Task brief: Exact copy, no pictures: repeat the data that follows.

Records shown:

+ + + + + + +

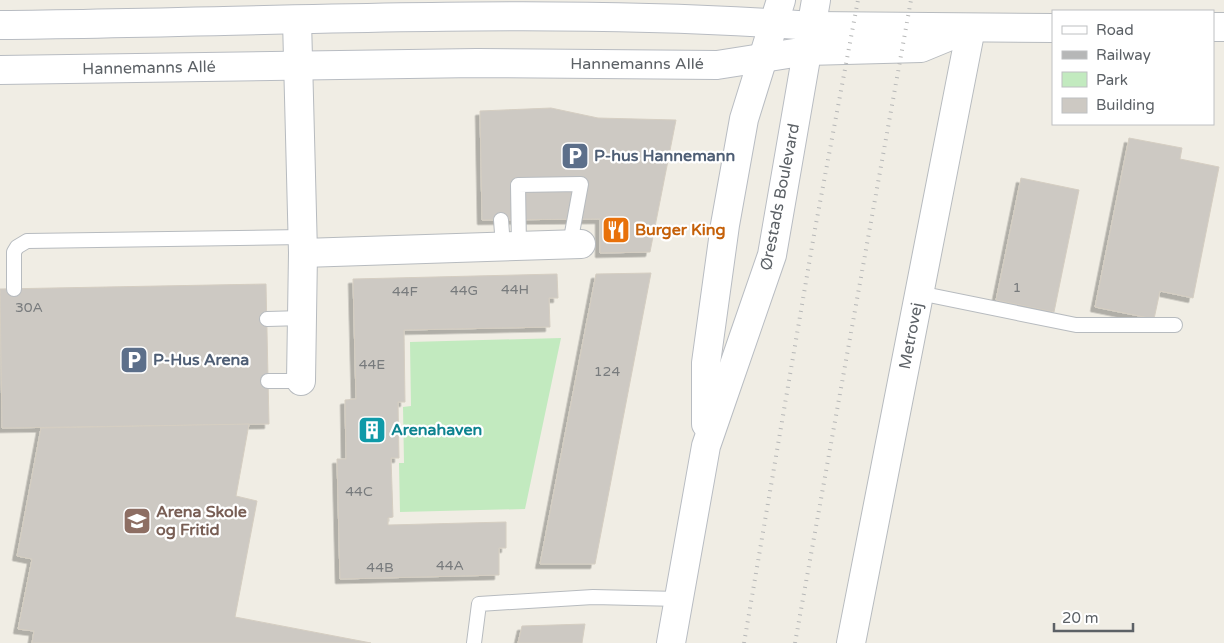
<svg xmlns="http://www.w3.org/2000/svg" width="1224" height="643" font-family="'Varela Round',sans-serif">
<style>
.green{fill:#c2eabf}
.building{fill:#cdc9c3;stroke:#d5cec2;filter:url(#shadow)}
.lines{fill:none;stroke-linecap:round;stroke-linejoin:round}
.lane-casing{stroke:#b7bbbf;stroke-width:16}
.street-casing{stroke:#b7bbbf;stroke-width:30}
.secondary-casing{stroke:#b8bcc2;stroke-width:30}
.lane{stroke:#fff;stroke-width:14}
.street{stroke:#fff;stroke-width:28}
.secondary{stroke:#fff;stroke-width:28}
.rail{stroke:#b6b7b7;stroke-width:4;stroke-dasharray:1 6;stroke-linecap:butt}
.labels{text-anchor:middle;dominant-baseline:central;stroke-width:4.5;stroke-linejoin:round;paint-order:stroke}
.number-label{font-size:14px;fill:#787b7d}
.street-label{font-size:16px;fill:#5c6166;stroke:#fff}
.service-label{font-size:16px;font-weight:bold;fill:#4e5e75;stroke:#fff;text-anchor:start}
.food-label{font-size:16px;font-weight:bold;fill:#c56008;stroke:#fff;text-anchor:start}
.culture-label{font-size:16px;font-weight:bold;fill:#0d838f;stroke:#fff;text-anchor:start}
.education-label{font-size:16px;font-weight:bold;fill:#785e54;stroke:#fff;text-anchor:start}
</style>
<defs>
<filter id="shadow"><feDropShadow dx="-4.5" dy="4.5" stdDeviation="0" flood-color="#0004"/></filter>
</defs>
<rect width="100%" height="100%" fill="#f0ede4"/>
<polygon class="green" points="561,338 525,509 400,512 399,463 404,463 403,407 411,406 410,342"/>
<g class="building">
<polygon points="551,108 598,118 676,120 650,252 600,253 600,219 482,220 480,111"/>
<polygon points="1129,138 1182,148 1180,159 1219,167 1193,298 1160,291 1154,319 1095,307"/>
<polygon points="1021,178 1079,190 1054,312 996,300"/>
<polygon points="651,273 595,564 540,564 596,274"/>
<polygon points="557,274 558,298 549,298 550,327 404,330 405,402 398,402 399,458 391,458 393,517 388,518 388,525 506,522 506,548 499,548 499,575 340,579 337,459 346,459 345,400 356,399 353,279"/>
<polygon points="266,284 269,424 2,428 0,289"/>
<polygon points="249,424 236,496 257,501 235,617 371,643 32,643 34,631 18,629 32,559 17,556 41,428"/>
<polygon points="585,624 582,643 518,643 522,626"/>
</g>
<g class="lines">
<defs>
<g id="lane">
<polyline points="501,220 503,246"/>
<polyline points="519,246 518,185 581,184 570,244"/>
<polyline points="14,289 14,252 17,247 27,241 303,237"/>
<polyline points="919,293 1076,325 1175,325"/>
<polyline points="267,319 303,318"/>
<polyline points="268,381 301,381"/>
<polyline points="474,643 479,604 593,597 679,599"/>
</g>
<g id="street">
<polyline points="297,20 303,253 301,381"/>
<polyline points="812,26 1053,28"/>
<polyline points="1213,27 1224,27"/>
<polyline points="807,51 921,48 955,34"/>
<polyline points="303,253 581,244"/>
<polyline points="851,643 971,28"/>
</g>
<g id="secondary">
<path d="M0 25C270 23 542 6 812 26"/>
<polyline points="0,70 477,63 717,65 807,51"/>
<polyline points="706,424 706,363 725,225 744,119 781,0"/>
<polyline points="671,643 706,446 772,255 816,0"/>
</g>
</defs>
<use href="#lane" class="lane-casing"/>
<use href="#street" class="street-casing"/>
<use href="#secondary" class="secondary-casing"/>
<use href="#lane" class="lane"/>
<use href="#street" class="street"/>
<use href="#secondary" class="secondary"/>
<g class="rail">
<polyline points="744,643 815,229 858,0"/>
<polyline points="795,643 911,0"/>
</g>
</g>
<defs>
<symbol id="parking-square" viewBox="-11 -11 22 22"><rect x="-9" y="-9" width="18" height="18" rx="4" fill="#5c6f8a" stroke="#fff"/><path d="M-3.5-5.5H1a3.5 3.5 0 0 1 0 7H-1V5.5H-3.5ZM-1-3.4V-.6H.8a1.4 1.4 0 0 0 0-2.8Z" fill="#fff"/></symbol>
<symbol id="restaurant-square" viewBox="-11 -11 22 22"><rect x="-9" y="-9" width="18" height="18" rx="4" fill="#e8710a" stroke="#fff"/><path d="M-5-6h1v4h1v-4h1v4h1v-4h1v5L-1.5 .5V6h-2V.5L-5-1ZM5-6V6H3V1.5H1.5Q1.5-4 5-6Z" fill="#fff"/></symbol>
<symbol id="building-square" viewBox="-11 -11 22 22"><rect x="-9" y="-9" width="18" height="18" rx="4" fill="#0f9aa8" stroke="#fff"/><path d="M-4-6H4V6H1V3H-1V6H-4ZM-2.5-4.3h1.7v1.8h-1.7ZM.8-4.3h1.7v1.8H.8ZM-2.5-1h1.7V.8h-1.7ZM.8-1h1.7V.8H.8Z" fill="#fff"/></symbol>
<symbol id="school-square" viewBox="-11 -11 22 22"><rect x="-9" y="-9" width="18" height="18" rx="4" fill="#8d6e63" stroke="#fff"/><path d="M0-5L7-2L0 1L-7-2ZM-4 1L0 2.5L4 1V4Q0 6-4 4Z" fill="#fff"/></symbol>
</defs>
<g fill-rule="evenodd">
<use href="#parking-square" x="559" y="140" width="32" height="32"/>
<use href="#restaurant-square" x="600" y="214" width="32" height="32"/>
<use href="#parking-square" x="118" y="344" width="32" height="32"/>
<use href="#building-square" x="356" y="414" width="32" height="32"/>
<use href="#school-square" x="121" y="505" width="32" height="32"/>
</g>
<g class="labels">
<g class="number-label">
<text x="1017" y="287">1</text>
<text x="515" y="289">44H</text>
<text x="464" y="290">44G</text>
<text x="405" y="291">44F</text>
<text x="29" y="307">30A</text>
<text x="372" y="364">44E</text>
<text x="607" y="371">124</text>
<text x="359" y="491">44C</text>
<text x="450" y="565">44A</text>
<text x="380" y="567">44B</text>
</g>
<g class="street-label">
<text x="637" y="64">Hannemanns Allé</text>
<text transform="translate(149 68) rotate(-1)">Hannemanns Allé</text>
<text transform="translate(780 197) rotate(-79)">Ørestads Boulevard</text>
<text transform="translate(911 336) rotate(-79)">Metrovej</text>
</g>
<g class="service-label">
<text x="594" y="156">P-hus Hannemann</text>
<text x="153" y="360">P-Hus Arena</text>
</g>
<g class="food-label">
<text x="635" y="230">Burger King</text>
</g>
<g class="culture-label">
<text x="391" y="430">Arenahaven</text>
</g>
<g class="education-label">
<text x="156" y="512">Arena Skole<tspan x="156" dy="18">og Fritid</tspan></text>
</g>
</g>
<rect x="1052" y="10" width="162" height="115" fill="#ffffff" stroke="#bec0c2"/>
<rect x="1062" y="26" width="25" height="8" fill="#ffffff" stroke="#bec0c2"/>
<text x="1096" y="35" font-size="15" fill="#5c6166">Road</text>
<rect x="1062" y="51" width="25" height="8" fill="#b6b7b7" stroke="#bec0c2"/>
<text x="1096" y="60" font-size="15" fill="#5c6166">Railway</text>
<rect x="1062" y="72" width="25" height="15" fill="#c2eabf" stroke="#bec0c2"/>
<text x="1096" y="85" font-size="15" fill="#5c6166">Park</text>
<rect x="1062" y="98" width="25" height="15" fill="#cdc9c3" stroke="#bec0c2"/>
<text x="1096" y="110" font-size="15" fill="#5c6166">Building</text>
<path d="M1054 623v8h79v-8" fill="none" stroke="#5c6166" stroke-width="2.5"/>
<text x="1062" y="623" font-size="15" fill="#5c6166" stroke="#ffffff" stroke-width="4" paint-order="stroke">20 m</text>
</svg>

+ + + + + + +

Solution to this task:
<svg xmlns="http://www.w3.org/2000/svg" width="1224" height="643" font-family="'Varela Round',sans-serif">
<style>
.green{fill:#c2eabf}
.building{fill:#cdc9c3;stroke:#d5cec2;filter:url(#shadow)}
.lines{fill:none;stroke-linecap:round;stroke-linejoin:round}
.lane-casing{stroke:#b7bbbf;stroke-width:16}
.street-casing{stroke:#b7bbbf;stroke-width:30}
.secondary-casing{stroke:#b8bcc2;stroke-width:30}
.lane{stroke:#fff;stroke-width:14}
.street{stroke:#fff;stroke-width:28}
.secondary{stroke:#fff;stroke-width:28}
.rail{stroke:#b6b7b7;stroke-width:4;stroke-dasharray:1 6;stroke-linecap:butt}
.labels{text-anchor:middle;dominant-baseline:central;stroke-width:4.5;stroke-linejoin:round;paint-order:stroke}
.number-label{font-size:14px;fill:#787b7d}
.street-label{font-size:16px;fill:#5c6166;stroke:#fff}
.service-label{font-size:16px;font-weight:bold;fill:#4e5e75;stroke:#fff;text-anchor:start}
.food-label{font-size:16px;font-weight:bold;fill:#c56008;stroke:#fff;text-anchor:start}
.culture-label{font-size:16px;font-weight:bold;fill:#0d838f;stroke:#fff;text-anchor:start}
.education-label{font-size:16px;font-weight:bold;fill:#785e54;stroke:#fff;text-anchor:start}
</style>
<defs>
<filter id="shadow"><feDropShadow dx="-4.5" dy="4.5" stdDeviation="0" flood-color="#0004"/></filter>
</defs>
<rect width="100%" height="100%" fill="#f0ede4"/>
<polygon class="green" points="561,338 525,509 400,512 399,463 404,463 403,407 411,406 410,342"/>
<g class="building">
<polygon points="551,108 598,118 676,120 650,252 600,253 600,219 482,220 480,111"/>
<polygon points="1129,138 1182,148 1180,159 1219,167 1193,298 1160,291 1154,319 1095,307"/>
<polygon points="1021,178 1079,190 1054,312 996,300"/>
<polygon points="651,273 595,564 540,564 596,274"/>
<polygon points="557,274 558,298 549,298 550,327 404,330 405,402 398,402 399,458 391,458 393,517 388,518 388,525 506,522 506,548 499,548 499,575 340,579 337,459 346,459 345,400 356,399 353,279"/>
<polygon points="266,284 269,424 2,428 0,289"/>
<polygon points="249,424 236,496 257,501 235,617 371,643 32,643 34,631 18,629 32,559 17,556 41,428"/>
<polygon points="585,624 582,643 518,643 522,626"/>
</g>
<g class="lines">
<defs>
<g id="lane">
<polyline points="501,220 503,246"/>
<polyline points="519,246 518,185 581,184 570,244"/>
<polyline points="14,289 14,252 17,247 27,241 303,237"/>
<polyline points="919,293 1076,325 1175,325"/>
<polyline points="267,319 303,318"/>
<polyline points="268,381 301,381"/>
<polyline points="474,643 479,604 593,597 679,599"/>
</g>
<g id="street">
<polyline points="297,20 303,253 301,381"/>
<polyline points="812,26 1053,28"/>
<polyline points="1213,27 1224,27"/>
<polyline points="807,51 921,48 955,34"/>
<polyline points="303,253 581,244"/>
<polyline points="851,643 971,28"/>
</g>
<g id="secondary">
<path d="M0 25C270 23 542 6 812 26"/>
<polyline points="0,70 477,63 717,65 807,51"/>
<polyline points="706,424 706,363 725,225 744,119 781,0"/>
<polyline points="671,643 706,446 772,255 816,0"/>
</g>
</defs>
<use href="#lane" class="lane-casing"/>
<use href="#street" class="street-casing"/>
<use href="#secondary" class="secondary-casing"/>
<use href="#lane" class="lane"/>
<use href="#street" class="street"/>
<use href="#secondary" class="secondary"/>
<g class="rail">
<polyline points="744,643 815,229 858,0"/>
<polyline points="795,643 911,0"/>
</g>
</g>
<defs>
<symbol id="parking-square" viewBox="-11 -11 22 22"><rect x="-9" y="-9" width="18" height="18" rx="4" fill="#5c6f8a" stroke="#fff"/><path d="M-3.5-5.5H1a3.5 3.5 0 0 1 0 7H-1V5.5H-3.5ZM-1-3.4V-.6H.8a1.4 1.4 0 0 0 0-2.8Z" fill="#fff"/></symbol>
<symbol id="restaurant-square" viewBox="-11 -11 22 22"><rect x="-9" y="-9" width="18" height="18" rx="4" fill="#e8710a" stroke="#fff"/><path d="M-5-6h1v4h1v-4h1v4h1v-4h1v5L-1.5 .5V6h-2V.5L-5-1ZM5-6V6H3V1.5H1.5Q1.5-4 5-6Z" fill="#fff"/></symbol>
<symbol id="building-square" viewBox="-11 -11 22 22"><rect x="-9" y="-9" width="18" height="18" rx="4" fill="#0f9aa8" stroke="#fff"/><path d="M-4-6H4V6H1V3H-1V6H-4ZM-2.5-4.3h1.7v1.8h-1.7ZM.8-4.3h1.7v1.8H.8ZM-2.5-1h1.7V.8h-1.7ZM.8-1h1.7V.8H.8Z" fill="#fff"/></symbol>
<symbol id="school-square" viewBox="-11 -11 22 22"><rect x="-9" y="-9" width="18" height="18" rx="4" fill="#8d6e63" stroke="#fff"/><path d="M0-5L7-2L0 1L-7-2ZM-4 1L0 2.5L4 1V4Q0 6-4 4Z" fill="#fff"/></symbol>
</defs>
<g fill-rule="evenodd">
<use href="#parking-square" x="559" y="140" width="32" height="32"/>
<use href="#restaurant-square" x="600" y="214" width="32" height="32"/>
<use href="#parking-square" x="118" y="344" width="32" height="32"/>
<use href="#building-square" x="356" y="414" width="32" height="32"/>
<use href="#school-square" x="121" y="505" width="32" height="32"/>
</g>
<g class="labels">
<g class="number-label">
<text x="1017" y="287">1</text>
<text x="515" y="289">44H</text>
<text x="464" y="290">44G</text>
<text x="405" y="291">44F</text>
<text x="29" y="307">30A</text>
<text x="372" y="364">44E</text>
<text x="607" y="371">124</text>
<text x="359" y="491">44C</text>
<text x="450" y="565">44A</text>
<text x="380" y="567">44B</text>
</g>
<g class="street-label">
<text x="637" y="64">Hannemanns Allé</text>
<text transform="translate(149 68) rotate(-1)">Hannemanns Allé</text>
<text transform="translate(780 197) rotate(-79)">Ørestads Boulevard</text>
<text transform="translate(911 336) rotate(-79)">Metrovej</text>
</g>
<g class="service-label">
<text x="594" y="156">P-hus Hannemann</text>
<text x="153" y="360">P-Hus Arena</text>
</g>
<g class="food-label">
<text x="635" y="230">Burger King</text>
</g>
<g class="culture-label">
<text x="391" y="430">Arenahaven</text>
</g>
<g class="education-label">
<text x="156" y="512">Arena Skole<tspan x="156" dy="18">og Fritid</tspan></text>
</g>
</g>
<rect x="1052" y="10" width="162" height="115" fill="#ffffff" stroke="#bec0c2"/>
<rect x="1062" y="26" width="25" height="8" fill="#ffffff" stroke="#bec0c2"/>
<text x="1096" y="35" font-size="15" fill="#5c6166">Road</text>
<rect x="1062" y="51" width="25" height="8" fill="#b6b7b7" stroke="#bec0c2"/>
<text x="1096" y="60" font-size="15" fill="#5c6166">Railway</text>
<rect x="1062" y="72" width="25" height="15" fill="#c2eabf" stroke="#bec0c2"/>
<text x="1096" y="85" font-size="15" fill="#5c6166">Park</text>
<rect x="1062" y="98" width="25" height="15" fill="#cdc9c3" stroke="#bec0c2"/>
<text x="1096" y="110" font-size="15" fill="#5c6166">Building</text>
<path d="M1054 623v8h79v-8" fill="none" stroke="#5c6166" stroke-width="2.5"/>
<text x="1062" y="623" font-size="15" fill="#5c6166" stroke="#ffffff" stroke-width="4" paint-order="stroke">20 m</text>
</svg>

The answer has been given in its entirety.